Saturday, March 16, 2013

ZIP in python with examples

#!usr/bin/env/python
"""This(zip) builtin function returns a list of tuples"""
x=(1,2,3)
y=(4,5,6)
z=zip(x,y)
print "\nz will be a list:",z

print "\nExample 1:zip(string,list)"
for i in zip("Ajay kumar",[0,1,2,3,4,5,6,7,8,9]):
 print i,
print "\nExample 2:zip(list,list)"
for i in zip([1,2,3],[4,5,6]):
 print i,
print "\n Example 3:zip(tuple,tuple)"
for i in zip((1,2,3),('a','b','c')):
 print i,

Output:

z will be a list: [(1, 4), (2, 5), (3, 6)]

Example 1:zip(string,list)
('A', 0) ('j', 1) ('a', 2) ('y', 3) (' ', 4) ('k', 5) ('u', 6) ('m', 7) ('a', 8) ('r', 9) 
Example 2:zip(list,list)
(1, 4) (2, 5) (3, 6) 
 Example 3:zip(tuple,tuple)
(1, 'a') (2, 'b') (3, 'c')

Output can be seen in the image

 
 
 
One More version from some online book:
 
z = zip(list1, list2)
newlist1, newlist2 = zip(*z)

This works becauses the * syntax unpacks a list of values.
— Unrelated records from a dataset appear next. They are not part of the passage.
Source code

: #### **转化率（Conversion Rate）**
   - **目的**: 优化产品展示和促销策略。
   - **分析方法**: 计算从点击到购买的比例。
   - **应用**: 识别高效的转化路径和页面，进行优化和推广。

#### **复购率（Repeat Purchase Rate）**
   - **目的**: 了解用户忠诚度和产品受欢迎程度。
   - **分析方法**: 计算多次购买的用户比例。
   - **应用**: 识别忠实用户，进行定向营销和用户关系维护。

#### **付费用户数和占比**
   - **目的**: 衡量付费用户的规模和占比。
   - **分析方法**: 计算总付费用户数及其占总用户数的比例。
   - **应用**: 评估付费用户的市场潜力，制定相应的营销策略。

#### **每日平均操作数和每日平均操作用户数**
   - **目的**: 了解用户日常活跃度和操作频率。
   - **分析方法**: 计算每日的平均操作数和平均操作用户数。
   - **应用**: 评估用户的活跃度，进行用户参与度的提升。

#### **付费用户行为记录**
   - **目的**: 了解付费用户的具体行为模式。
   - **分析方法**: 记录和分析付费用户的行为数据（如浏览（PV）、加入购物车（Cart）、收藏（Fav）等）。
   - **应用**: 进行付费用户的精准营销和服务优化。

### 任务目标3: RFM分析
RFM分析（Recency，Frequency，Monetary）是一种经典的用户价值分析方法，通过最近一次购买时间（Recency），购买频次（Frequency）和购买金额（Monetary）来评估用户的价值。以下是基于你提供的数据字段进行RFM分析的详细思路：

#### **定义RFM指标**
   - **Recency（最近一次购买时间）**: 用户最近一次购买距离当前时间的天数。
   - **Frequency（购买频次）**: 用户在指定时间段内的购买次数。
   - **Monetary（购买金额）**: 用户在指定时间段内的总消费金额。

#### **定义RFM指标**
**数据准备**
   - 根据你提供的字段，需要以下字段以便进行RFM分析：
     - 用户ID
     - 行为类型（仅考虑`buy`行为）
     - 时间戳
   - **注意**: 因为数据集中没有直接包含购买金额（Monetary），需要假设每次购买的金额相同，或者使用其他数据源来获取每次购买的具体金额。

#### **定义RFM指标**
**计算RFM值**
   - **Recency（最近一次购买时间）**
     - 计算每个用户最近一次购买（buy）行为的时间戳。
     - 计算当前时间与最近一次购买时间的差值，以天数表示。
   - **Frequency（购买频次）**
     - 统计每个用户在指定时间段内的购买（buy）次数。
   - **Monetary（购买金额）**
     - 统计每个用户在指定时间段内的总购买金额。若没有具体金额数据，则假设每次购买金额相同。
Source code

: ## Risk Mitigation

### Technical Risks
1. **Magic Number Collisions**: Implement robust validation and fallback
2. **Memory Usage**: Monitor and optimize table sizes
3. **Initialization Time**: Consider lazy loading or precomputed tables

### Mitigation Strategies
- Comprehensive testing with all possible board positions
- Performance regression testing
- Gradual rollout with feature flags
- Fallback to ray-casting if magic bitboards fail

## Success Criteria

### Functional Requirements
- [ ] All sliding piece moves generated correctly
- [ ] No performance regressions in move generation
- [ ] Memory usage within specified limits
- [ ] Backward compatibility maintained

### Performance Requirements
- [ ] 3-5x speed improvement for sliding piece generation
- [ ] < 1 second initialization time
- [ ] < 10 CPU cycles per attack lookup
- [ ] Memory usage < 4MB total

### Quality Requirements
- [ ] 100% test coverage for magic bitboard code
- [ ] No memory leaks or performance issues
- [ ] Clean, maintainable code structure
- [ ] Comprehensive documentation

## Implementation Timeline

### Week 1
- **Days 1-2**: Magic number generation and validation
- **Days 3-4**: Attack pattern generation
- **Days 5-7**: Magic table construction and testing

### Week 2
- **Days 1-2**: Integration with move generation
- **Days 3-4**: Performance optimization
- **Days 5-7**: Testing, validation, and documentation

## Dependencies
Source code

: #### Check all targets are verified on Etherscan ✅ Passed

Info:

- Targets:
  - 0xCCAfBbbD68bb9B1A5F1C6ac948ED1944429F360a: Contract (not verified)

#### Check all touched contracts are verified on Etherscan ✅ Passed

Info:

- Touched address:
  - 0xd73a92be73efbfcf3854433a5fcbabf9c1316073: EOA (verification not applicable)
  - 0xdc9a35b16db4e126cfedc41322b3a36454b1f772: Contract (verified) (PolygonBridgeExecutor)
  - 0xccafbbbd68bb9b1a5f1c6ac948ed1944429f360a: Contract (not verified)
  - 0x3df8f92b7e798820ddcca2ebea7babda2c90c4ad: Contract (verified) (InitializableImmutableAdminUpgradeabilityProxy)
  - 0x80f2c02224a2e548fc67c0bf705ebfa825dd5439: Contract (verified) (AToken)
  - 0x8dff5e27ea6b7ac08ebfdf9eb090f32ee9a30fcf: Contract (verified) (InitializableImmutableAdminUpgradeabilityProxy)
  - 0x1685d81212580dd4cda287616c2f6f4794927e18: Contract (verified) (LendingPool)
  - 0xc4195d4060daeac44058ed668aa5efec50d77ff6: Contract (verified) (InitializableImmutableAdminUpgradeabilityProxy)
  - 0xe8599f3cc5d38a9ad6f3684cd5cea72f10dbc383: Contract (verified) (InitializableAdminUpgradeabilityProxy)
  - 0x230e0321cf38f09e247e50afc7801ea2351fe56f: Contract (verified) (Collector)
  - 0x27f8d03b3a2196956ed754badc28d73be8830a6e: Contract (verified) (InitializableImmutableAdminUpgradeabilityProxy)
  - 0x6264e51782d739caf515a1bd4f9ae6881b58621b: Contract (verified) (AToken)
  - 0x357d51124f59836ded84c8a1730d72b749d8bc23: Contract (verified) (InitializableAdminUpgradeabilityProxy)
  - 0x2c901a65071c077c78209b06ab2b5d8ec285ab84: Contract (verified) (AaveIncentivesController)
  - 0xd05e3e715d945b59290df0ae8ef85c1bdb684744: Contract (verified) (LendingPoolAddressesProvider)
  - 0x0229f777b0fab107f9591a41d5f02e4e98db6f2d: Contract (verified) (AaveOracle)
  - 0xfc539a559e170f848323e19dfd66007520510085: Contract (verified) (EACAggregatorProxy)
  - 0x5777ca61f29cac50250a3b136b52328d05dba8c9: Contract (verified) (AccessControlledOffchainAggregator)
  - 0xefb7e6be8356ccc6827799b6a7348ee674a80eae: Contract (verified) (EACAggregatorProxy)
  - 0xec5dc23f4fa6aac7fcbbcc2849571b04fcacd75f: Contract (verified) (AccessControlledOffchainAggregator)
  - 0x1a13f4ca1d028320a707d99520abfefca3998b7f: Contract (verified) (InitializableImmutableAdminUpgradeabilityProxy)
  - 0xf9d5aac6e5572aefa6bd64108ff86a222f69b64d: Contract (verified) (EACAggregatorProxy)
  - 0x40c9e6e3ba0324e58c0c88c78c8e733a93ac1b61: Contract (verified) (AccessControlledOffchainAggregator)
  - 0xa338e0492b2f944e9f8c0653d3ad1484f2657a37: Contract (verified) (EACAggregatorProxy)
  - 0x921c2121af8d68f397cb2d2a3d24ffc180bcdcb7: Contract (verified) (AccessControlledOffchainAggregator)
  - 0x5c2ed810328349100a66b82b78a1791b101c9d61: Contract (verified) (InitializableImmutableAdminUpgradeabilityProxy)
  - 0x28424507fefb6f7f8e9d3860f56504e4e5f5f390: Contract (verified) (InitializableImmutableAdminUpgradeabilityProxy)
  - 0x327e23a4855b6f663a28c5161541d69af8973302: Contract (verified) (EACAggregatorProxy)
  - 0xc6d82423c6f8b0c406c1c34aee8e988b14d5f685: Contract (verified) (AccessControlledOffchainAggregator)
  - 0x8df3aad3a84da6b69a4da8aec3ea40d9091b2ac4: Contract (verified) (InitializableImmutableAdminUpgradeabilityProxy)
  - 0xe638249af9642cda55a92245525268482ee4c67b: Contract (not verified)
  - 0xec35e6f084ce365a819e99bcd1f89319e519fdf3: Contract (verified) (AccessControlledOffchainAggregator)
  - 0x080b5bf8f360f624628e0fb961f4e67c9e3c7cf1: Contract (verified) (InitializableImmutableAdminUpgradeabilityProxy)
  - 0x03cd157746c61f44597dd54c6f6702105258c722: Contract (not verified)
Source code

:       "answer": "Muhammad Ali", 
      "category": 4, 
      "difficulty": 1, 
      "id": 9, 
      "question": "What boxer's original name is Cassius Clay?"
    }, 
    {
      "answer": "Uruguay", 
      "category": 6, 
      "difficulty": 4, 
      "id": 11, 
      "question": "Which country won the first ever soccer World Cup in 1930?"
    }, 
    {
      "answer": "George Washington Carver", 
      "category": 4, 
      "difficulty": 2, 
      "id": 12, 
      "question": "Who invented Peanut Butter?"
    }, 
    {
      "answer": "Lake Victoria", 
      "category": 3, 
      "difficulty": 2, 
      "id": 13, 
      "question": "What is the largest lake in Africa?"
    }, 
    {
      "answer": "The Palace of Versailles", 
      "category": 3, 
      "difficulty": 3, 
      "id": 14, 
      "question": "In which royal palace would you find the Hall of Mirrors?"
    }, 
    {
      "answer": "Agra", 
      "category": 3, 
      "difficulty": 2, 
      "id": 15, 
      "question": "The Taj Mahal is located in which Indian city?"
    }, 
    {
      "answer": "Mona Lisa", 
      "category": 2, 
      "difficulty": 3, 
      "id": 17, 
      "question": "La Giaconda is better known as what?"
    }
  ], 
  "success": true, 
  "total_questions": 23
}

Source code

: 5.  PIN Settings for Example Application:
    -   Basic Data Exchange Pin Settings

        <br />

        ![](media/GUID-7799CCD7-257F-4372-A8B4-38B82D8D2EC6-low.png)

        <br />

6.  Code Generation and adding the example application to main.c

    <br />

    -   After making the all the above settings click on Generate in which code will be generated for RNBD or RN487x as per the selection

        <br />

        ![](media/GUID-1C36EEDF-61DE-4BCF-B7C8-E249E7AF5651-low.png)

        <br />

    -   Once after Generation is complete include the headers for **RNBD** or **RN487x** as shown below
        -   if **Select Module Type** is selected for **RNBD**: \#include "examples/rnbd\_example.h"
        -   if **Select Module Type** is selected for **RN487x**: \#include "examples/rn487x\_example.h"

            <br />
The above code zips and unzips two lists, which is pointless, but the same syntax can be used to convert from a list of columns of data to a list of rows of data. For example, the following list comprehension reads in a file of tab-delimited data as a list of rows, where each row is a tuple of values:
rows = [line.rstrip().split('\t') for line in file(filename)]
If you want to flip the data through 90 degrees (i.e. convert from rows or data to columns of data), then you use:
columns = zip(*rows)
For example, if the data was originally (a, 1), (b, 2), (c, 3), it becomes (a, b, c), (1, 2, 3).